Il résulte de ce qui précède que les conclusions aux fins d’annulation de la requête de Mme B… doivent être rejetées, ainsi que, par voie de conséquence, ses conclusions aux fins d’injonction.
D É C I D E :
Article 1er : La requête de Mme B… est rejetée.
Article 2 : Le présent jugement sera notifié à Mme A… B… et au préfet des Hauts-de-Seine.
Délibéré après l’audience du 17 octobre 2025, à laquelle siégeaient :
M. Kelfani, président, Mme Gabez, première conseillère, et M. Chichportiche-Fossier, conseiller.

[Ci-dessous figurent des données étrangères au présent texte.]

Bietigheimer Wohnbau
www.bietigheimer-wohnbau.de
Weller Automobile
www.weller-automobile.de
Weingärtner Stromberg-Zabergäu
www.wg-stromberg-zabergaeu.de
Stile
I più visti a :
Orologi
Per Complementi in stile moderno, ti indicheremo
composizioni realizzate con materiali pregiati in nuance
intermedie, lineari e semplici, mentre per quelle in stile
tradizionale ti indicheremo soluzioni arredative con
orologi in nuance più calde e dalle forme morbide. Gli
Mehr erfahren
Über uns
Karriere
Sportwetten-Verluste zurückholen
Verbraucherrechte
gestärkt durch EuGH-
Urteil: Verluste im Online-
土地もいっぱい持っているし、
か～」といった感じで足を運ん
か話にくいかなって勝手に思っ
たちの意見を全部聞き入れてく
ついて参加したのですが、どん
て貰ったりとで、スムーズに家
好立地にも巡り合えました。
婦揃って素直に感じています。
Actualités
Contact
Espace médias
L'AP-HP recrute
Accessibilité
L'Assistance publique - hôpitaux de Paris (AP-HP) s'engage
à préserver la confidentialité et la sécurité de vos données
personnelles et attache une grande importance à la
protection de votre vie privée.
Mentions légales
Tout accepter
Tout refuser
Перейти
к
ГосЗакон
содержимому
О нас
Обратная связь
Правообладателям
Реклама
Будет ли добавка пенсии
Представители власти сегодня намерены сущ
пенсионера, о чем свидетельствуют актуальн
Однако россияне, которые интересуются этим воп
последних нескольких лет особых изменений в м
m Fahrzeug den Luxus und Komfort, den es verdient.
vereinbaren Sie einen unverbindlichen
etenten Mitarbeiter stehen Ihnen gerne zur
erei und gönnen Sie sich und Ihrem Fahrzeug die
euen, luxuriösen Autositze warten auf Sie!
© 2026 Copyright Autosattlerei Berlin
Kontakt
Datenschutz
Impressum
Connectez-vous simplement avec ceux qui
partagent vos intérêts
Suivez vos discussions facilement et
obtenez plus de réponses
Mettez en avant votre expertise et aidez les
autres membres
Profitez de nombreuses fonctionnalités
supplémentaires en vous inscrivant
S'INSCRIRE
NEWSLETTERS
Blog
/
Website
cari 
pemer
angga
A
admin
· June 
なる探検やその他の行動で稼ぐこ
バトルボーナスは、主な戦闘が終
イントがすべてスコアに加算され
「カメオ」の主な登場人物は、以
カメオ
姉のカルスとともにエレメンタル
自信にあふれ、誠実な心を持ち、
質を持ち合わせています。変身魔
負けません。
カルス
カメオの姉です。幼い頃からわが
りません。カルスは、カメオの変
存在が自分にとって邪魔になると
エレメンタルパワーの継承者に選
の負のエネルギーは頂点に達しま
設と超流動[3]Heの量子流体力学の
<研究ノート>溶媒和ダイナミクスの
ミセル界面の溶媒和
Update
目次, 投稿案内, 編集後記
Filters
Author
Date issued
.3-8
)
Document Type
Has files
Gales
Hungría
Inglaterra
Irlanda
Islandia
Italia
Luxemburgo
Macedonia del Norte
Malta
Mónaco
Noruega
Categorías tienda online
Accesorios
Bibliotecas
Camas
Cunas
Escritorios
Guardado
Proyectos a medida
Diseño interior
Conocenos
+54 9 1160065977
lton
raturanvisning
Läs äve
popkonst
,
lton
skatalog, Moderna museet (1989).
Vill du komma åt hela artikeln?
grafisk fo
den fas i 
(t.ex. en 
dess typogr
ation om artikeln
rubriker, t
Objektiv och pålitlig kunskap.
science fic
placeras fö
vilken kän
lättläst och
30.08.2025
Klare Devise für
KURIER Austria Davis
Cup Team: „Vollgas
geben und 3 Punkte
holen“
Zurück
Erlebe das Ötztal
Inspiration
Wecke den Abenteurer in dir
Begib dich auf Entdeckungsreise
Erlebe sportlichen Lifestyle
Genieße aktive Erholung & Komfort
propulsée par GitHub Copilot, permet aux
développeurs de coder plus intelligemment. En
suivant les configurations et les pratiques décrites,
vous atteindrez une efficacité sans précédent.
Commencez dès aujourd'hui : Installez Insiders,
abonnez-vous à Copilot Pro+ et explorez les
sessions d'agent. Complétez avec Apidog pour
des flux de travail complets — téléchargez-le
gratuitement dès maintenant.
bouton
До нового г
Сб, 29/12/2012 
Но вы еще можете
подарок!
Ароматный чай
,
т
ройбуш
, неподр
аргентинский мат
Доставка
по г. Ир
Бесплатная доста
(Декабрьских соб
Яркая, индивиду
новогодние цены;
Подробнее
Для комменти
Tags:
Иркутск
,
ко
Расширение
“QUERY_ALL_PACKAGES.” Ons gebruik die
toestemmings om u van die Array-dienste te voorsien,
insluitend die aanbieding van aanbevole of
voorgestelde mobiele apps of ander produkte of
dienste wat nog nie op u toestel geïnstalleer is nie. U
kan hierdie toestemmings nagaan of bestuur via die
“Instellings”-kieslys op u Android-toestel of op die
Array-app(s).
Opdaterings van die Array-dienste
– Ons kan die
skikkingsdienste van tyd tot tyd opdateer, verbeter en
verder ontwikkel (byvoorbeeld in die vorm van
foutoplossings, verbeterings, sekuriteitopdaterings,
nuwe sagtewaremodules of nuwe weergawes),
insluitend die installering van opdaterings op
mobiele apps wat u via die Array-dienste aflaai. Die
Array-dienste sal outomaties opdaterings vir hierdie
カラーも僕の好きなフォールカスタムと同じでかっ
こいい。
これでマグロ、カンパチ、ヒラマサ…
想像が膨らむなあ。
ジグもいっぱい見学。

Rendu public par mise à disposition au greffe le 31 octobre 2025.
Le rapporteur,
Signé
K. KELFANI
L’assesseure la plus ancienne dans l’ordre du tableau,
Signé
C. GABEZLa greffière,
signé
L. CHOUITEH
La République mande et ordonne au préfet des Hauts-de-Seine en ce qui le concerne ou à tous commissaires de justice à ce requis en ce qui concerne les voies de droit commun contre les parties privées, de pourvoir à l’exécution de la présente décision.